The U.S. Department of Health and Human Services has launched an investigation into UnitedHealth Group following the cyberattack on its Change Healthcare unit that has disrupted crucial operations in pharmacies and hospitals across the U.S.
The HHS Office for Civil Rights said in a statement Wednesday that it’s investigating the incident due to the “unprecedented magnitude of the cyberattack.” The OCR enforces the Health Insurance Portability and Accountability Act’s security, privacy and breach notification rules, which most health plans, providers and clearinghouses such as Change Healthcare are required to follow to protect health information.
“OCR’s investigation of Change Healthcare and UHG will focus on whether a breach of protected health information occurred and Change Healthcare’s and UHG’s compliance with the HIPAA Rules,” the department said.
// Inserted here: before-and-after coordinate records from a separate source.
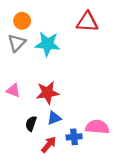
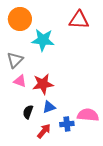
orange circle: (22, 21) -> (20, 19), size x1.5
gray triangle: (17, 43) -> (15, 60), moved
pink triangle: (13, 90) -> (20, 81), moved

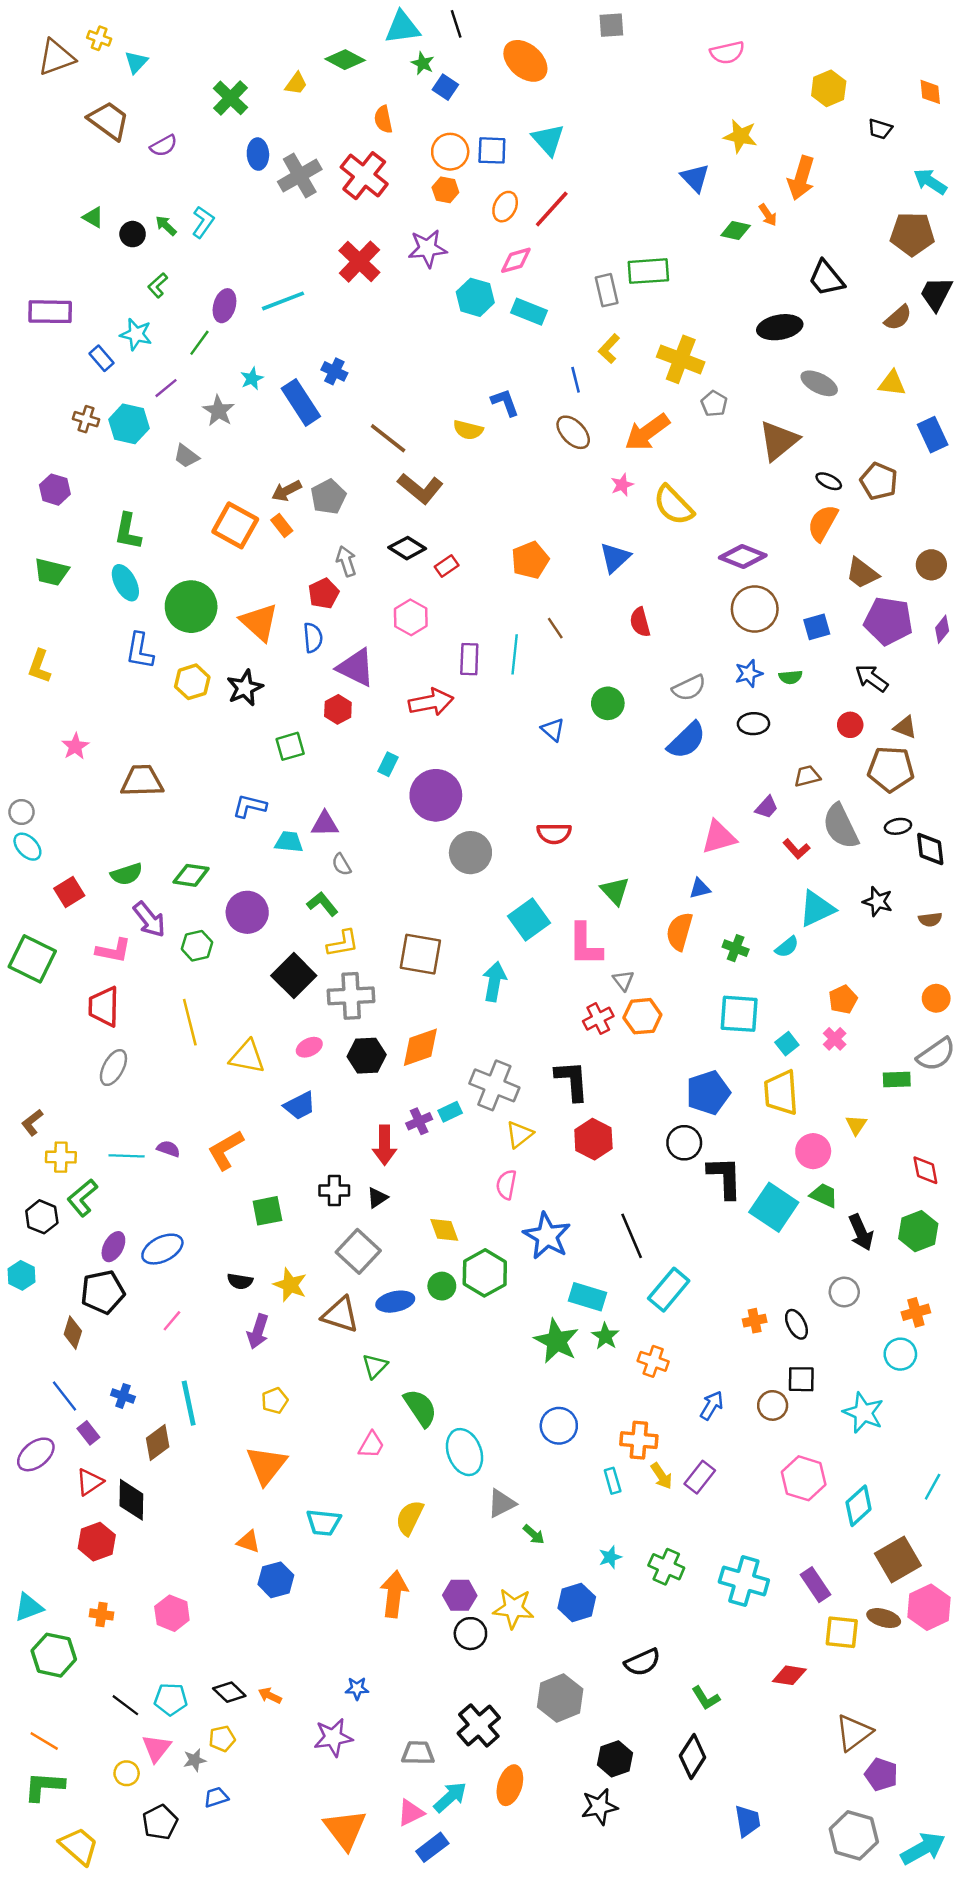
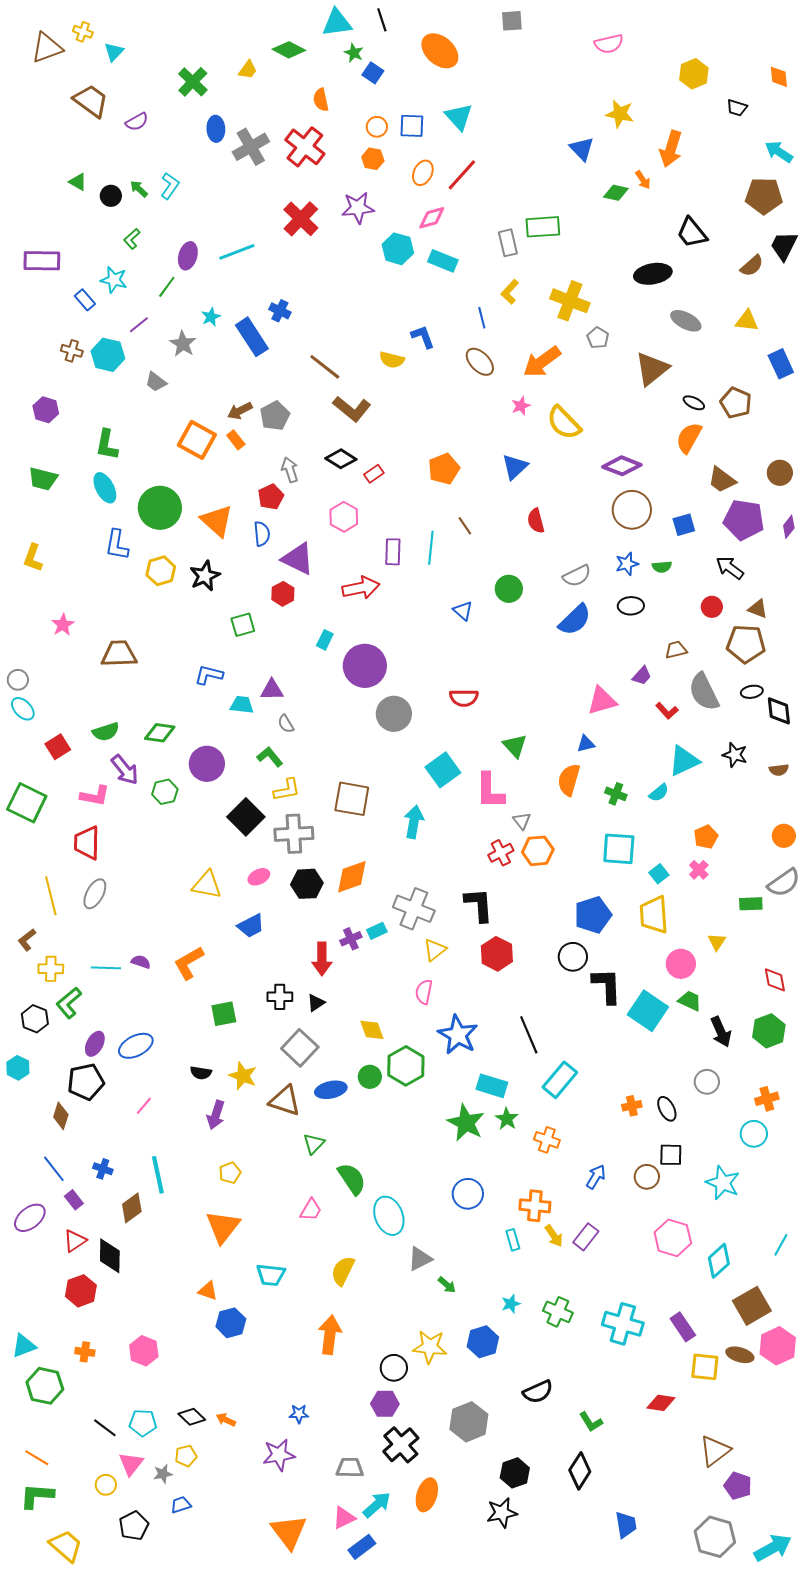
orange circle: (450, 152) -> (377, 127), size x0.7
yellow line: (190, 1022) -> (51, 896), moved
purple hexagon: (460, 1595) -> (385, 1404), moved

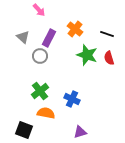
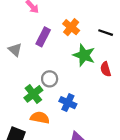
gray triangle: (23, 37) -> (15, 50), moved
gray circle: (40, 56) -> (50, 79), moved
red semicircle: (109, 58) -> (106, 69), moved

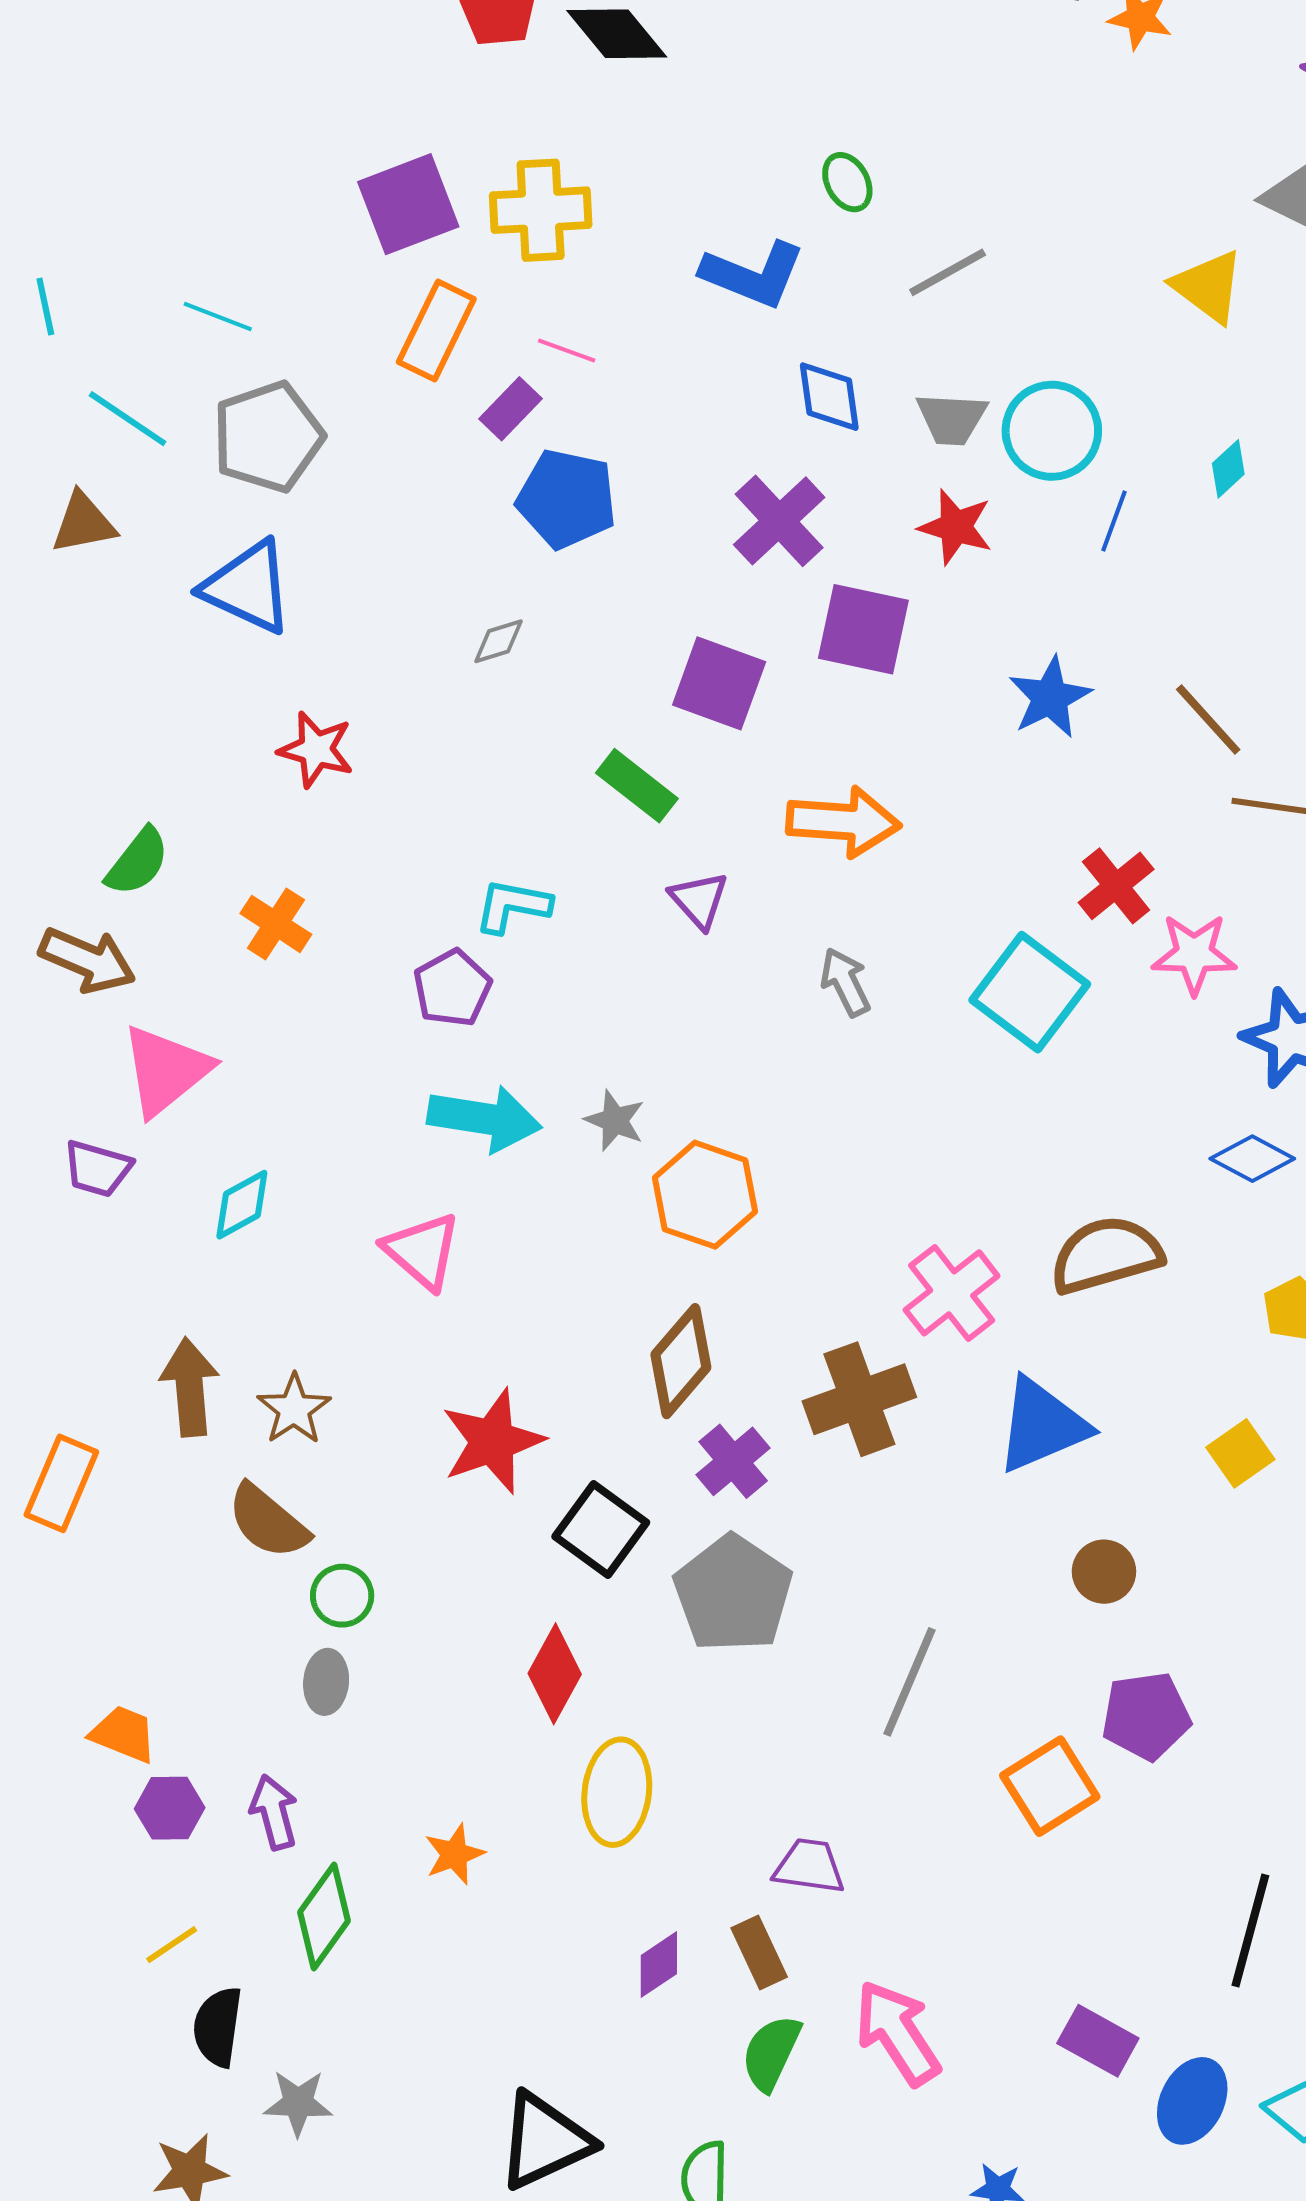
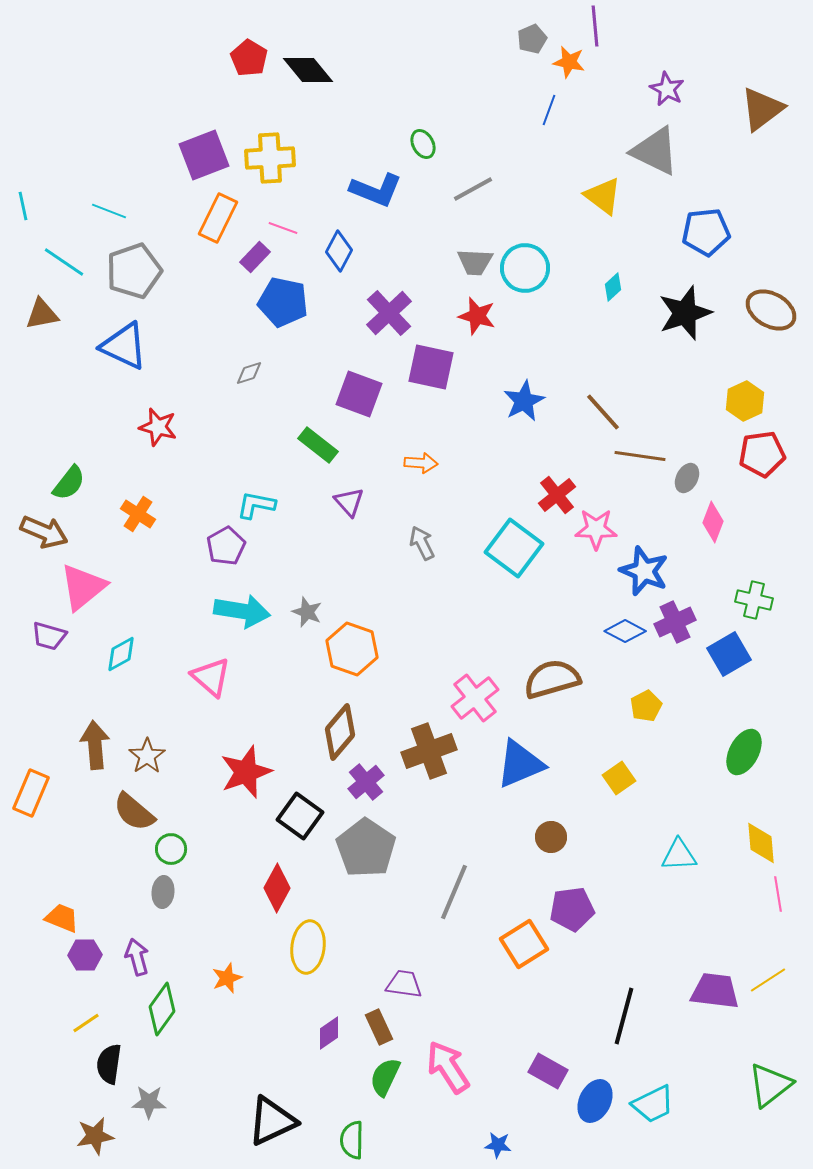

Change Healthcare offers electronic prescription software and tools for payment and revenue cycle management. Parent company UnitedHealth discovered that a cyber threat actor breached part of the unit’s information technology network on Feb. 21, according to a filing with the U.S. Securities and Exchange Commission.
UnitedHealth told CNBC in a statement that it will cooperate with the investigation from the OCR.
“Our immediate focus is to restore our systems, protect data and support those whose data may have been impacted,” the company said. “We are working with law enforcement to investigate the extent of impacted data.”
UnitedHealth took the affected systems offline after identifying the threat, according to the SEC filing. The company said on Thursday that it expects to restore its networks by mid-March. As of Friday, UnitedHealth said electronic prescribing is “fully functional,” and it expects electronic payment functionality to be available starting March 15. The company will “begin testing” to reestablish connectivity to its claims network on March 18.
In late February, Change Healthcare said that ransomware group Blackcat was behind the attack. Blackcat, also called Noberus and ALPHV, steals sensitive data from institutions and threatens to publish it unless a ransom is paid, according to a December release from the Department of Justice.
UnitedHealth has not disclosed what specific data was compromised in the attack, or if it has agreed to pay a ransom to bring systems back online.